# Pioneer sp-c22 center channel speaker



## jodavis (Aug 26, 2014)

I am considering using two Pioneer sp-c22 center channel speakers as my L-R setup.
The added advantage of the extra mid-range/woofer speaker per side appeals to me.
Presumably the speakers are the same as in the other models. 
Size is of no concern to me.
My questions are there any downsides to this set-up and is there any frequency contouring done to the center channel model.
I would appreciate any valid info.


----------



## Kal Rubinson (Aug 3, 2006)

jodavis said:


> I am considering using two Pioneer sp-c22 center channel speakers as my L-R setup.
> The added advantage of the extra mid-range/woofer speaker per side appeals to me.
> Presumably the speakers are the same as in the other models.
> Size is of no concern to me.
> ...


The downside is that such horizontal WTW centers have irregular dispersion and that is why you (almost) never see any "normal" speakers with horizontally-arrayed drivers. IMHO, not recommended.


----------



## jodavis (Aug 26, 2014)

I was going to use them vertically which (speaker alignment) would make them like a lot of other speaker configurations. Would that still be an issue?


----------



## Kal Rubinson (Aug 3, 2006)

jodavis said:


> I was going to use them vertically which (speaker alignment) would make them like a lot of other speaker configurations. Would that still be an issue?

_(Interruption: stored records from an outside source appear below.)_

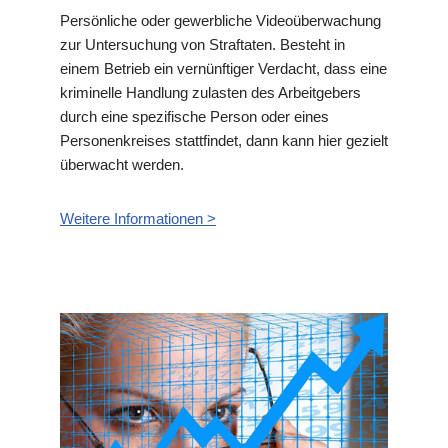
Persönliche oder gewerbliche Videoüberwachung
zur Untersuchung von Straftaten. Besteht in
einem Betrieb ein vernünftiger Verdacht, dass eine
kriminelle Handlung zulasten des Arbeitgebers
durch eine spezifische Person oder eines
Personenkreises stattfindet, dann kann hier gezielt
überwacht werden.
Weitere Informationen >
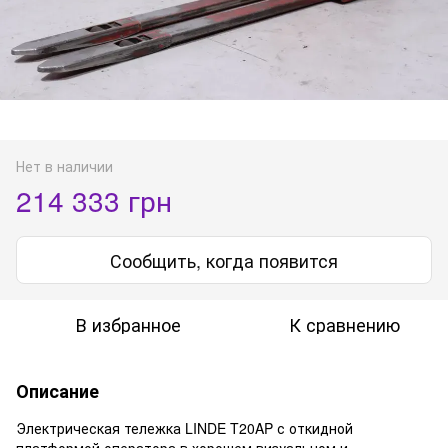
Нет в наличии
214 333 грн
Сообщить, когда появится
В избранное
К сравнению
Описание
Электрическая тележка LINDE T20AP с откидной
платформой оператора в хорошем визуальном и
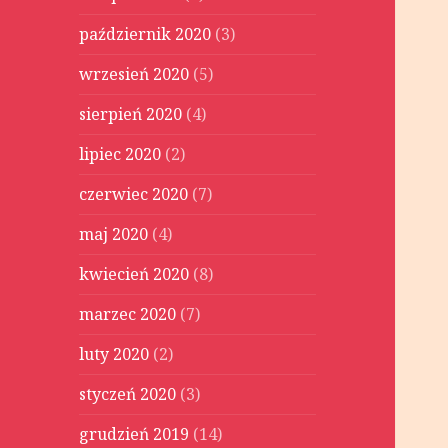
październik 2020
(3)
wrzesień 2020
(5)
sierpień 2020
(4)
lipiec 2020
(2)
czerwiec 2020
(7)
maj 2020
(4)
kwiecień 2020
(8)
marzec 2020
(7)
luty 2020
(2)
styczeń 2020
(3)
grudzień 2019
(14)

In theory, no. In practice, I have no idea.


----------



## Steeve-O (Dec 3, 2010)

Usually MTM speaker are designed to be horizontal or vertical depending on the speaker position and crossover. You cannot really turn them around but you may still try it if you already own one center channel because some speaker design might be more forgiving. Also MTM horizontal center channel are supposed to not sound as good as MT vertical center channel because the two mid speaker cancel each other the further away you sit from the center of the speaker axis which is usually not an issue with vertical alignement because you alway sit at the same height so you are always on the right axis. I cannot really explain you why because it is out of my knowledge. I do know that my MTM center sound fine but I usually sit only 15 degree maximum on each side.


----------



## jodavis (Aug 26, 2014)

I really appreciate the responses to my questions.
I am not a audio beginner and have tried to research this arrangement but have had no luck.
Contacted Pioneer with this question with little success as who ever is on their help desk did not understand the question.
The speaker alignment (when placed vertically) in the SP-C22 is similar to the "D'Appolito" configuration with equal spacing between mid range-woofer/tweeter/mid range-woofer.
What isn't clear to me is if frequency contouring is applied when it is used strictly as a center channel to deal with its intended use.
The reason for my inquiry was to use a pair of these as computer speakers in a near field location.
Clearly I have been immensely impressed with the achievements that this budget line have provided to those with tight budgets.
In my case the only way I will know is to do it.
Again, I appreciate the responses to help me through this.


----------